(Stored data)
--
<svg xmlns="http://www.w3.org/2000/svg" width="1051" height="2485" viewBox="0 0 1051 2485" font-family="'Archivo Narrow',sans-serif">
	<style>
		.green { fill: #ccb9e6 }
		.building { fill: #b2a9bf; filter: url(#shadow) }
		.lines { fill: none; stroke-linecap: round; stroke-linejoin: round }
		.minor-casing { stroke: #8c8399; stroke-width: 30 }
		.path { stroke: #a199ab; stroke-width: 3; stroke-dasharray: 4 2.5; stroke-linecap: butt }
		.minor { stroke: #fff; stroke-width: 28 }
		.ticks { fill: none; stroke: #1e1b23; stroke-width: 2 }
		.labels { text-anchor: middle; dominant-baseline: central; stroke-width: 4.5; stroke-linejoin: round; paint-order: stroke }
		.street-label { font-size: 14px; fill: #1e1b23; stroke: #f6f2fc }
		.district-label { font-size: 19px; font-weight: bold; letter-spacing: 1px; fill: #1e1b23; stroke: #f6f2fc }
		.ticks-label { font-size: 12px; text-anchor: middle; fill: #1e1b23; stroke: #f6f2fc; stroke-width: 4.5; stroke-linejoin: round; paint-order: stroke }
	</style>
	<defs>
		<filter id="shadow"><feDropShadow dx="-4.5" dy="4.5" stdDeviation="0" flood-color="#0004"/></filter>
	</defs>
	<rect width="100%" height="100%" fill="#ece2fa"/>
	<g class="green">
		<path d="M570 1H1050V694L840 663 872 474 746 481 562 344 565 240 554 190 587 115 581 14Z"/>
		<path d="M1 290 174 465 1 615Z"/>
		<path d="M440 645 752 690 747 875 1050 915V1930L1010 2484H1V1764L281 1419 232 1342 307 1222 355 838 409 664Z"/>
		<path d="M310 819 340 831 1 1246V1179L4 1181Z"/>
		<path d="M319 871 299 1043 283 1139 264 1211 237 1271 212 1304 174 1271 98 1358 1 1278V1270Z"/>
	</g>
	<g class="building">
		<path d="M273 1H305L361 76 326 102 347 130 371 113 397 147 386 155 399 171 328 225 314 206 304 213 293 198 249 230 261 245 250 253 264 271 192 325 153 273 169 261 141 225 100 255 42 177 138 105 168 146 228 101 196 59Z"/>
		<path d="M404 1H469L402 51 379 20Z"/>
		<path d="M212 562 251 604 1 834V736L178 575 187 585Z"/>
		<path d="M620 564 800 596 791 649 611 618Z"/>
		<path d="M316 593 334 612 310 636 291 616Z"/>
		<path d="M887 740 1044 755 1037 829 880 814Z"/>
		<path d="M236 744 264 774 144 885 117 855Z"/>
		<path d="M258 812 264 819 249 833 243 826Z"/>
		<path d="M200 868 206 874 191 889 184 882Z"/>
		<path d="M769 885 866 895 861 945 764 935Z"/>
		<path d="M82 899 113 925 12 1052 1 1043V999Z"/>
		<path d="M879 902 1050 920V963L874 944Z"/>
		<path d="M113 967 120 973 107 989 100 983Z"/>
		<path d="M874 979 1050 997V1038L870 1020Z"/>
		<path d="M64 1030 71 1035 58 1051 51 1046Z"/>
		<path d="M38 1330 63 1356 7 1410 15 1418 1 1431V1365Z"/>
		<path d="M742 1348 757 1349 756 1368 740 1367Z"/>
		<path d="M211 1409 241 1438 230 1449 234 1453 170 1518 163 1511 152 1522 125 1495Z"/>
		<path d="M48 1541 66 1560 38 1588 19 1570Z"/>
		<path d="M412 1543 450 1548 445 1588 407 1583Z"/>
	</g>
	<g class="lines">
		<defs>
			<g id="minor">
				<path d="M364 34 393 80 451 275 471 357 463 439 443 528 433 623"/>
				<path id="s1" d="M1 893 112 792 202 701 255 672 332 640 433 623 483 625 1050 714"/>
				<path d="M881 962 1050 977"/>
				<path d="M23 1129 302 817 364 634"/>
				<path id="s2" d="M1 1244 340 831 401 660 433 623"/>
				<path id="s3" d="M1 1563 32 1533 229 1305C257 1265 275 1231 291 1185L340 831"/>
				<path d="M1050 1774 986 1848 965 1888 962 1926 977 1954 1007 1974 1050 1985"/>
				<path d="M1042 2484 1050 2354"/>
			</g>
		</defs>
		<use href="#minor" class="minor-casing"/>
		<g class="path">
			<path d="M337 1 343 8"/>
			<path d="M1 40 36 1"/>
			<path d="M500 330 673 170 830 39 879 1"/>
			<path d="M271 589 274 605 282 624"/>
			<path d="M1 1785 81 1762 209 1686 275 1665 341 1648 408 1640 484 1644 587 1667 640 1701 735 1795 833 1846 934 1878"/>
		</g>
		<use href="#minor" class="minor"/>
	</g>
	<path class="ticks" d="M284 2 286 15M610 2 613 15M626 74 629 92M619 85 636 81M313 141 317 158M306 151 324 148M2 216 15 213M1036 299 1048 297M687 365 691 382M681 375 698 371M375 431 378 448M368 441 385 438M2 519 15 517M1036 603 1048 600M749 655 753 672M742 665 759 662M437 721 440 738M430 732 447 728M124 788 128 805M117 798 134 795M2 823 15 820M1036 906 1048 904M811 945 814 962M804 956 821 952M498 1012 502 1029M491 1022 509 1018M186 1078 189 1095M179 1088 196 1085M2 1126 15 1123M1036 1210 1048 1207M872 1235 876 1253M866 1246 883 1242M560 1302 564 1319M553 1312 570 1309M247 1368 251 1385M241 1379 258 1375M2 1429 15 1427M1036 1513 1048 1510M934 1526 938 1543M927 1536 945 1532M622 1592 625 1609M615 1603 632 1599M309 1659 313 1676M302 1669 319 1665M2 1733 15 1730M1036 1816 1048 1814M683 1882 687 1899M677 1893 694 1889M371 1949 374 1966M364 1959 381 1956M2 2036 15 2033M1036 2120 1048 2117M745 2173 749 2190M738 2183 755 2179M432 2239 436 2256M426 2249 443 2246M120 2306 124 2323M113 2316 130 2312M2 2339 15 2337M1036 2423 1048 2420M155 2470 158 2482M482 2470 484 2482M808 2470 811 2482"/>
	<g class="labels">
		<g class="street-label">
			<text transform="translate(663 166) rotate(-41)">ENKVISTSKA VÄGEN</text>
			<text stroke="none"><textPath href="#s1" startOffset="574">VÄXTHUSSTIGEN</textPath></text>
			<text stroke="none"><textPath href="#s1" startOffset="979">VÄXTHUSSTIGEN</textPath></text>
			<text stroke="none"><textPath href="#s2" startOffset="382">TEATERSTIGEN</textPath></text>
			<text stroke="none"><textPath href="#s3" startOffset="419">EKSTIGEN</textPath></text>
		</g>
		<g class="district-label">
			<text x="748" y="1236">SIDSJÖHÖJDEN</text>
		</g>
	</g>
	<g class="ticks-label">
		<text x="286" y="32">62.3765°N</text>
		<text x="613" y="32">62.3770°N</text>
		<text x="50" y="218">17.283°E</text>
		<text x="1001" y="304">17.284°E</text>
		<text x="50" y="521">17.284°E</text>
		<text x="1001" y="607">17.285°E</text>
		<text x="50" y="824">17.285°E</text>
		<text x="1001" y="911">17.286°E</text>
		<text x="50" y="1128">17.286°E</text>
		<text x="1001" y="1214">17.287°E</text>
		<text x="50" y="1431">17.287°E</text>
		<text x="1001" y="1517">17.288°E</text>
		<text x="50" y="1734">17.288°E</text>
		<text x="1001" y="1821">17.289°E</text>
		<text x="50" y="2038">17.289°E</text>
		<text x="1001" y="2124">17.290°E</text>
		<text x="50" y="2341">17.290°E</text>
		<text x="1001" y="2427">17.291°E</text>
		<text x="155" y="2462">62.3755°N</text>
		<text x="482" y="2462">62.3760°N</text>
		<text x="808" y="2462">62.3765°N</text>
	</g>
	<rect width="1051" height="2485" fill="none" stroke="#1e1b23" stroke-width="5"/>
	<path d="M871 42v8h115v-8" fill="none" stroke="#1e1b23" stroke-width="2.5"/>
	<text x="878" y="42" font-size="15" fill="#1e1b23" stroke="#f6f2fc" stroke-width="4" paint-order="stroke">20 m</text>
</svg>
--
EXERCISE BRIEF -> What is the number of lines in the data above that include the word "linecap"? Answer with that number only.

WRITTEN RESPONSE -> 2